Soixante-neuf migrants, dont une femme enceinte de neuf mois, ont été secourus au large de la Libye dans la nuit de jeudi à vendredi, par le navire humanitaire espagnol Open Arms, qui avait déjà recueilli 55 migrants sur un canot à la dérive la veille. Le navire doit à présent trouver un port où débarquer ces 124 personnes.

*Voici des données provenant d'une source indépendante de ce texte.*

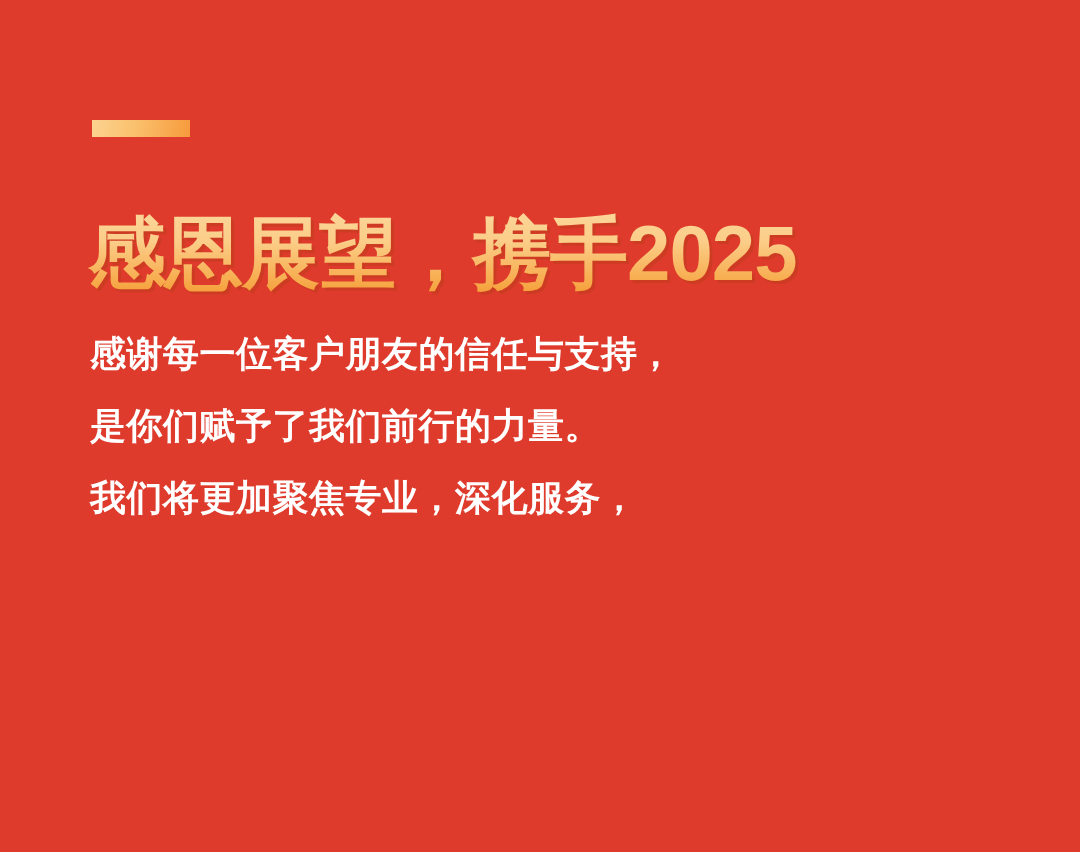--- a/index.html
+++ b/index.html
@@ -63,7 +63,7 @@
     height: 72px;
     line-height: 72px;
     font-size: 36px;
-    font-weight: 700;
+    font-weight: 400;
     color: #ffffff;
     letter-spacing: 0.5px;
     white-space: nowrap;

Le navire humanitaire Open Arms a secouru, dans la nuit de jeudi à vendredi 2 août, 69 migrants sur un canot en difficulté au large de la Libye, a annoncé l'ONG espagnole Proactiva. Deux enfants et "une femme enceinte de neuf mois avec des contractions" font partie de ces rescapés qui portent "de terribles signes de violence".

Un groupe de 55 personnes, dont deux bébés et une quinzaine de femmes, se trouvaient déjà sur l'Open Arms. Elles avaient été retrouvées jeudi sur une barque qui prenait l'eau et menaçait de chavirer.

Avec désormais 124 personnes à bord, l'Open Arms a mis le cap au nord, mais sa destination n'était pas encore claire. Tous en attente d'un port pour débarquer.

Depuis l'été dernier, tous les migrants secourus par l'Open Arms ont débarqué en Espagne, mais les autorités espagnoles ont interdit au navire de retourner au large de la Libye, sous peine, selon l'ONG, d'une amende de 200 000 à 900 000 euros.

Interdiction de pénétrer dans les eaux territoriales italiennes

Accoster en Italie semble également problématique. Le ministre italien de l'Intérieur, Matteo Salvini, a signé un arrêté interdisant à l’Open Arms de pénétrer dans les eaux territoriales italiennes. L'ONG encourt une amende de 50 000 euros si le navire enfreint cette interdiction, assure Open Arms sur Twitter.

La situation est la même pour le Alan Kurdi, le navire de l'ONG allemande Sea-Eye bloqué depuis jeudi au large de l'île de Lampedusa avec 40 migrants, originaires d'Afrique de l'Ouest, à son bord. Ces personnes ont été secourues mercredi. Parmi elles, se trouvent trois jeunes enfants, une femme enceinte de six mois, un homme blessé par balle et deux survivants du bombardement dévastateur début juillet du centre de détention de Tajourah, près de Tripoli, selon Sea-Eye.

Depuis juin 2018, Matteo Salvini a régulièrement exigé un accord de répartition au sein de l'Union européenne avant d'autoriser le débarquement de migrants secourus en mer, par des ONG ou parfois par les garde-côtes italiens.

Mercredi, des dizaines de migrants bloqués depuis une semaine sur le Gregoretti, un navire des garde-côtes italiens, ont pu débarquer grâce à un accord pour les répartir entre cinq pays européens et l'Eglise italienne.